What are the deadlines for making a claim under CJRS 1.0 and 2.0?

Claims under CJRS 1.0, which ends on 30 June, must be made by 31 July 2020.

As to a deadline for submitting CJRS 2.0 claims, Thornley’s and McGregor’s assumptions are that this is likely to be 30 November 2020 (i.e. one month after CJRS 2.0 finishes) but this is pending confirmation from HMRC.

Returning employees

How do you deal with employees returning from family-related / sick leave?

Under CJRS 2.0 the number of employees that can be claimed for must not exceed the highest number of employees that were in any claim up to and including 30 June 2020.

However, there are exceptions, including employees returning from family-related leave after 10 June, even if you are furloughing them for the first time. Such employees are added to any previous maximum. Calculation of the furlough grant for these employees can be found here.

Note that this exception does not apply to those on sick leave.

What about National Minimum Wage and holiday pay?

Upcraft: We’ve got to make sure that the hours people are working are remunerated at least at the April National Minimum Wage. If you’re working, you’re back to your normal contract, unless you’ve had a contractual change that says your pay is changing.

[On holiday pay] Remember holiday pay is at normal pay, and normal pay changed as a calculation in April. So, where the rate of pay varies, we have to look back over 52 weeks to work out what that normal pay would be, discounting the furlough weeks and discounting holiday weeks. Also, we don’t look back 52 weeks in Northern Ireland because the law hasn’t changed, but we do in Great Britain.

The new reforms also introduce a few changes to the way employers need to make a claim. 

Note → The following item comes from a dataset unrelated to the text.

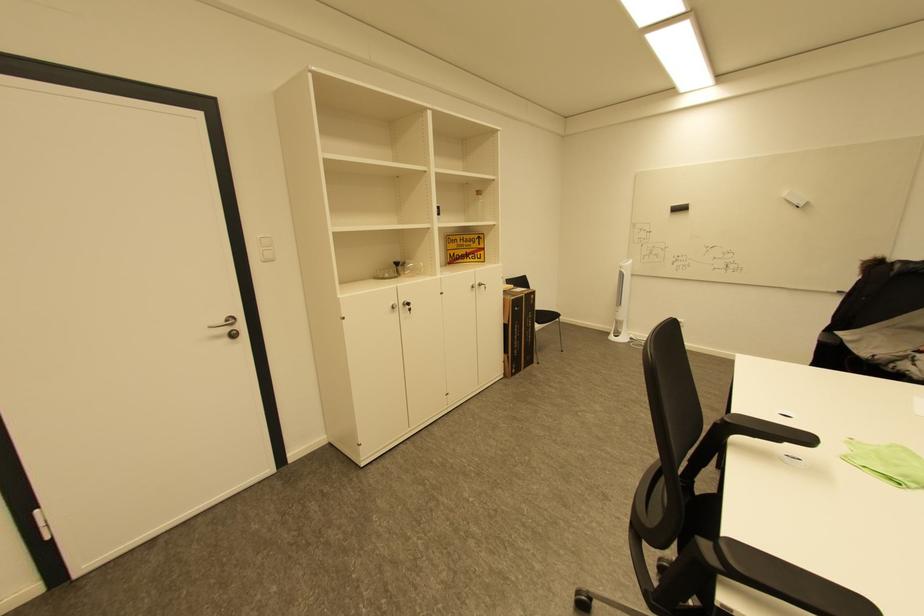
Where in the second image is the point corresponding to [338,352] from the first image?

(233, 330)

  1. Employers can make their claims until 31‌‌st July, for the period before 30th June. 
  2. For claiming after the 30th June period can be made from 1st July only. 
  3. Since the scheme changes every month, the claim period must fall under the same calendar month. 
  4. Employers can make more than one claim in a month, however, each claiming period should be no less than 7 days.
  5. In no case, the total number of employees an employer can claim for during a particular claim period from 1st July 2020 should exceed the maximum number of employees they had claimed for in any single claim before 30th June 2020. However, an exception can be made if an employee is returning from statutory parental leave after 10th June.
  6. Employers need to have the data and proof of the exact number of hours their employees have worked during the claim period.